La finura pedagógica que hoy puede pedirse al docente va más allá del hacer (qué debe hacer el educador y qué debe hacer el educando): impone una capacidad de contemplación, una capacidad de atenerse respetuosamente a los insoslayables aspectos de intimidad personal de quien intenta educarse.

La profesionalidad docente plantea nuevas cuestiones que no pueden dejarse de lado: ya no solamente "qué les hago o digo" y -más modernamente- "qué les hago hacer". En el momento actual se imponen tres áreas de preguntas orientadoras para el quehacer educador.
Respecto de la actividad del alumno: "¿Es ésta que le propongo la más valiosa actividad que se le puede encomendar?", "¿es realmente útil para aprender lo previsto?" (recuérdese que con sólo escuchar, por ejemplo, no se adquieren habilidades, ni costumbres, ni actitudes -valiosas, al menos-, y ni siquiera se logra una real comprensión de la información escuchada).
Respecto de la pasividad del alumno: "¿Qué debo dejar de hacer yo, para que sea él quien lo hace?", “¿en qué momento?”, “¿Qué modelos debe presentársele para facilitarle la imitación?.
Respecto de la receptividad del alumno: "¿En qué momento debo dejar paso a lo que se está dando, y no interferir (callarme, no proponer nada, no recomendar ni comentar nada, suspender toda posee evaluadora, pero sin dejar de atender a los más mínimos comportamientos creativos del alumno)[6]?", "¿qué puedo hacer para que la circunstancia resulte atractiva, signifique sorpresas valiosas, gratas al alumno, auténticamente conmovedoras y al margen de las ordinarias retribuciones evaluativas?".



[1] MOOR, Paul: “Psicopedagogía terapéutica” (tomo I). Madrid, Morata, 1962.Pág. 161 y subsiguientes.

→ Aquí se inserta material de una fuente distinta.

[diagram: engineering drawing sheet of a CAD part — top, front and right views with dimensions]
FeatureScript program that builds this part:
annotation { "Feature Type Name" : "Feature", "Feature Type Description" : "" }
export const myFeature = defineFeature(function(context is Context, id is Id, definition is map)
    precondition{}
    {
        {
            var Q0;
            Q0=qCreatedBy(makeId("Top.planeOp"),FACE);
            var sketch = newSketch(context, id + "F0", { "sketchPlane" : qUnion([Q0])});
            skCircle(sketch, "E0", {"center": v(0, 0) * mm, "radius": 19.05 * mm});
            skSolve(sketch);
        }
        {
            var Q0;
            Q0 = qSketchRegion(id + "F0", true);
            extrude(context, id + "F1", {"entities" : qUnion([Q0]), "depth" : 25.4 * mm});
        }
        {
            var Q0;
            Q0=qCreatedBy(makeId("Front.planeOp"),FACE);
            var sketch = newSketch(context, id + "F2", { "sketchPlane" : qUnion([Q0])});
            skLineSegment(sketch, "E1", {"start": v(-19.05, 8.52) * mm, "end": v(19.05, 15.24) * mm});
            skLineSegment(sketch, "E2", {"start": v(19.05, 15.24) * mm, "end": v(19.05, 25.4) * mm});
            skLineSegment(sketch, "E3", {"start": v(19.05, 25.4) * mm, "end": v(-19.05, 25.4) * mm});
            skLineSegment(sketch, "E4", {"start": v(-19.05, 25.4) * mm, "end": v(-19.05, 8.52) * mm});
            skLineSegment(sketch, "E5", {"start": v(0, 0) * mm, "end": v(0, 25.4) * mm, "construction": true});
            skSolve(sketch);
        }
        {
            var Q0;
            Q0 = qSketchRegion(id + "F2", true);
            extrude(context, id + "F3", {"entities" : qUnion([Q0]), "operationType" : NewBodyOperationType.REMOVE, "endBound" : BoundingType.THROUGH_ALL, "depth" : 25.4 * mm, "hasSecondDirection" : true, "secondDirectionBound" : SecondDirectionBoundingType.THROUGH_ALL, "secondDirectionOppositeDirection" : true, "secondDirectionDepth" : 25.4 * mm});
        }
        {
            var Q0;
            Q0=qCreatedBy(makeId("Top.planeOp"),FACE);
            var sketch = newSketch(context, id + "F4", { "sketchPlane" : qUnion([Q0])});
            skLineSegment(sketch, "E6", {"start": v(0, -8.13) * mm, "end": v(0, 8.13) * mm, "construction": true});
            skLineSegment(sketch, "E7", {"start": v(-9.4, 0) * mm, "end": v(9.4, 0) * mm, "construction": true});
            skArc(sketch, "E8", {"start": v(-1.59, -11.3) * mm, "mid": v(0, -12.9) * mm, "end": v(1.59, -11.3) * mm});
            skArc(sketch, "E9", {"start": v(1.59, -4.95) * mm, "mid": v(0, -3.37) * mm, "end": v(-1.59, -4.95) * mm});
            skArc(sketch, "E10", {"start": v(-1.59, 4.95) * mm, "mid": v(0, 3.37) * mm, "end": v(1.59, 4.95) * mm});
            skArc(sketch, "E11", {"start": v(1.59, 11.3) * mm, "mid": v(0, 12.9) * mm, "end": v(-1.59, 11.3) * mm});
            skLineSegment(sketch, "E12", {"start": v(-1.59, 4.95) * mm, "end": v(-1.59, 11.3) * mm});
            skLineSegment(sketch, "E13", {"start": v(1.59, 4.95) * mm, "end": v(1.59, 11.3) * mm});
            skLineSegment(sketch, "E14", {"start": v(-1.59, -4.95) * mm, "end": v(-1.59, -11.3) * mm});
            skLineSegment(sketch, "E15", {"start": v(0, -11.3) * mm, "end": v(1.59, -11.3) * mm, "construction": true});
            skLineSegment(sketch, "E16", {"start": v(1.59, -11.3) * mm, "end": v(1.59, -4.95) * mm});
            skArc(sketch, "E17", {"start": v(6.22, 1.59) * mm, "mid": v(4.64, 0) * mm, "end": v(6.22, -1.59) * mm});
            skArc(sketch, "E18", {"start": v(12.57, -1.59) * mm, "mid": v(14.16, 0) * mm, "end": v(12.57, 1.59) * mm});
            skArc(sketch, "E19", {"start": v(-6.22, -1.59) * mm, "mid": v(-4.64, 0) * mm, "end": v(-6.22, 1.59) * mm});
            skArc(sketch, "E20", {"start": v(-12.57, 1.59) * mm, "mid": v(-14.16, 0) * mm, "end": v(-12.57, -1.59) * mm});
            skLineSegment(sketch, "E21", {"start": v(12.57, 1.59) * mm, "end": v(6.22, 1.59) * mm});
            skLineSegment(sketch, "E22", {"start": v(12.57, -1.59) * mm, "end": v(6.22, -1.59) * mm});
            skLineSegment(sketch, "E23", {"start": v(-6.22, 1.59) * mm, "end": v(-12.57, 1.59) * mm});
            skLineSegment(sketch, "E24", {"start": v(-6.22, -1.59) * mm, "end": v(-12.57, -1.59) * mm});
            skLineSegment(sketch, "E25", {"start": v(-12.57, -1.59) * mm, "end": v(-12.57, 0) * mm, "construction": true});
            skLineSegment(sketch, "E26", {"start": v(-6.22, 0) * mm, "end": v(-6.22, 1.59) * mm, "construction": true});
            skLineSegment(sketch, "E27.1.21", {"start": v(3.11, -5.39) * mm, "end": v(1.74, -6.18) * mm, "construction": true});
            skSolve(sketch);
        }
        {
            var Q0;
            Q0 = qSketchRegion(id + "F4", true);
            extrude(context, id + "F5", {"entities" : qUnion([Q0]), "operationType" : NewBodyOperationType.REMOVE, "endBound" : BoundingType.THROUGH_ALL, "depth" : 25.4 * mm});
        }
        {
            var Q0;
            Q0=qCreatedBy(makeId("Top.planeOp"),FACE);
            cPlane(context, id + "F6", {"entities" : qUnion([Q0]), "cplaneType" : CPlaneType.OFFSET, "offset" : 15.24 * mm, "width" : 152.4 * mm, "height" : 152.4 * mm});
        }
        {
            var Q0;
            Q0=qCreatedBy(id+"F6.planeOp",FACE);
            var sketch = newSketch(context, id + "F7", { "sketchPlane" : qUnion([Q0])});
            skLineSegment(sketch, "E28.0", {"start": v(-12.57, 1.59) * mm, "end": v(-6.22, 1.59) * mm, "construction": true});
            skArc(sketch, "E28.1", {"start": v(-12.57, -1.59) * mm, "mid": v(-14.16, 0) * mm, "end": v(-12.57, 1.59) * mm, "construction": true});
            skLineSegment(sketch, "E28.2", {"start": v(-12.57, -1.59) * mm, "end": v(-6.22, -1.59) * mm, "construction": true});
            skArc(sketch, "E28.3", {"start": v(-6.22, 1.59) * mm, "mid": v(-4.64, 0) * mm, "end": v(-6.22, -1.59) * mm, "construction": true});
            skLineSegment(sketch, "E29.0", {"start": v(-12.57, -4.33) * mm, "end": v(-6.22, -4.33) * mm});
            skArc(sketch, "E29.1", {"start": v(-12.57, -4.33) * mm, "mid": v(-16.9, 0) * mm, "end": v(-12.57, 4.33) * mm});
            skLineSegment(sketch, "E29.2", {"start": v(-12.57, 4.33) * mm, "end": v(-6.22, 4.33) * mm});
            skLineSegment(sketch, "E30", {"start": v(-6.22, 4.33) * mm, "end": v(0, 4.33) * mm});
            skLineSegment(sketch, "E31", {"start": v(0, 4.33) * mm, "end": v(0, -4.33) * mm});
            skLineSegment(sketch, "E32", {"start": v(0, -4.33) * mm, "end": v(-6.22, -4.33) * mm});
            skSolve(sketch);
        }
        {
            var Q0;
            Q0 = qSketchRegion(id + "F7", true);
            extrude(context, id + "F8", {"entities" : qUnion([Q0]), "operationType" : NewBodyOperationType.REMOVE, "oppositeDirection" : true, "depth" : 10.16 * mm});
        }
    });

[2] FROMM, Erich: “¿Tener o ser?”. México, Fondo de Cultura Económica, 1987. Pág. 86.
[3] Excepto en los automatismos: tanto naturales, como adquiridos.
[4] Mientras “observación” puede corresponder a una disposición pasiva del sujeto, “contemplación” está ligada a su receptividad.
[5] Este requerimiento se presenta, sin duda, a contrapelo del utilitarismo a ultranza que hoy impregna nuestros comportamientos sociales (“¿para qué sirve?”, “¿qué me dan si lo hago?”, “¿pone nota?”, “¿lo va a tomar en el examen?”).
[6] Una cosa es callar porque se vio la conveniencia de hacerlo, y otra es callar por desentendimiento, por simplificación comodona de la propia responsabilidad laboral.